All of lore.kernel.org
 help / color / mirror / Atom feed
From: Nicholas Piggin <npiggin@gmail.com>
To: Linus Torvalds <torvalds@linux-foundation.org>
Cc: "akpm@linux-foundation.org" <akpm@linux-foundation.org>,
	"ast@kernel.org" <ast@kernel.org>, "bp@alien8.de" <bp@alien8.de>,
	"bpf@vger.kernel.org" <bpf@vger.kernel.org>,
	"daniel@iogearbox.net" <daniel@iogearbox.net>,
	"dborkman@redhat.com" <dborkman@redhat.com>,
	"edumazet@google.com" <edumazet@google.com>,
	"hch@infradead.org" <hch@infradead.org>,
	"hpa@zytor.com" <hpa@zytor.com>,
	"imbrenda@linux.ibm.com" <imbrenda@linux.ibm.com>,
	Kernel Team <Kernel-team@fb.com>,
	"linux-kernel@vger.kernel.org" <linux-kernel@vger.kernel.org>,
	"linux-mm@kvack.org" <linux-mm@kvack.org>,
	"mbenes@suse.cz" <mbenes@suse.cz>,
	"mcgrof@kernel.org" <mcgrof@kernel.org>,
	"pmladek@suse.com" <pmladek@suse.com>,
	"Edgecombe, Rick P" <rick.p.edgecombe@intel.com>,
	Mike Rapoport <rppt@kernel.org>,
	"song@kernel.org" <song@kernel.org>,
	Song Liu <songliubraving@fb.com>
Subject: Re: [PATCH v4 bpf 0/4] vmalloc: bpf: introduce VM_ALLOW_HUGE_VMAP
Date: Thu, 21 Apr 2022 18:57:22 +1000	[thread overview]
Message-ID: <1650530694.evuxjgtju7.astroid@bobo.none> (raw)
In-Reply-To: <CAHk-=wiQ5=S3m2+xRbm-1H8fuQwWfQxnO7tHhKg8FjegxzdVaQ@mail.gmail.com>

Excerpts from Linus Torvalds's message of April 21, 2022 3:48 pm:
> On Wed, Apr 20, 2022 at 8:25 PM Nicholas Piggin <npiggin@gmail.com> wrote:
>>
>> Why not just revert fac54e2bfb5b ?
> 
> That would be stupid, with no sane way forward.
> 
> The fact is, HUGE_VMALLOC was badly misdesigned, and enabling it on
> x86 only ended up showing the problems.
> 
> It wasn't fac54e2bfb5b that was the fundamental issue. It was the
> whole "oh, we should never have done it that way to begin with".
> 
> The whole initial notion that HAVE_ARCH_HUGE_VMALLOC means that there
> must be no PAGE_SIZE pte assumptions was simply broken.

It didn't have that requirement so much as required it to be
accounted for if the arch enabled it.

> There were
> actual real cases that had those assumptions, and the whole "let's
> just change vmalloc behavior by default and then people who don't like
> it can opt out" was just fundamentally a really bad idea.
+ + +
EXERCISE A:
In the mailing-list message, list every email address whose domain is exactly kernel.org, with no subdomain.
EXERCISE B:
Quote the mailing-list message, everything from "Excerpts from Linus" down to "showing the problems.".

DATA SHOWN:
+ + +
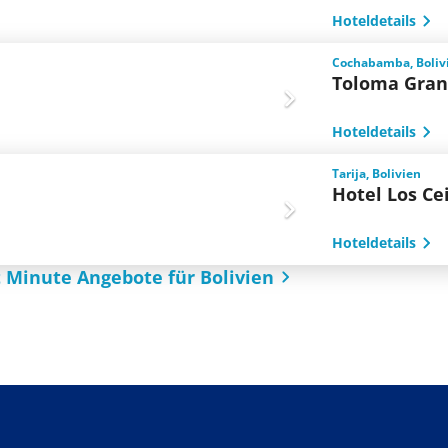
Hoteldetails
Cochabamba, Boliv
Toloma Gran
Hoteldetails
Tarija, Bolivien
Hotel Los Ce
Hoteldetails
t Minute Angebote für Bolivien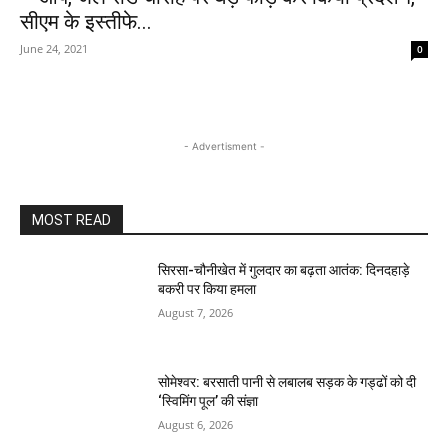
सीएम के इस्तीफे...
June 24, 2021
0
- Advertisment -
MOST READ
सिरसा-चौनीखेत में गुलदार का बढ़ता आतंक: दिनदहाड़े
बकरी पर किया हमला
August 7, 2026
सोमेश्वर: बरसाती पानी से लबालब सड़क के गड्ढों को दी
‘स्विमिंग पूल’ की संज्ञा
August 6, 2026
+ + +
YOUR SOLUTION A:
ast@kernel.org
mcgrof@kernel.org
rppt@kernel.org
song@kernel.org

YOUR SOLUTION B:
Excerpts from Linus Torvalds's message of April 21, 2022 3:48 pm:
> On Wed, Apr 20, 2022 at 8:25 PM Nicholas Piggin <npiggin@gmail.com> wrote:
>>
>> Why not just revert fac54e2bfb5b ?
> 
> That would be stupid, with no sane way forward.
> 
> The fact is, HUGE_VMALLOC was badly misdesigned, and enabling it on
> x86 only ended up showing the problems.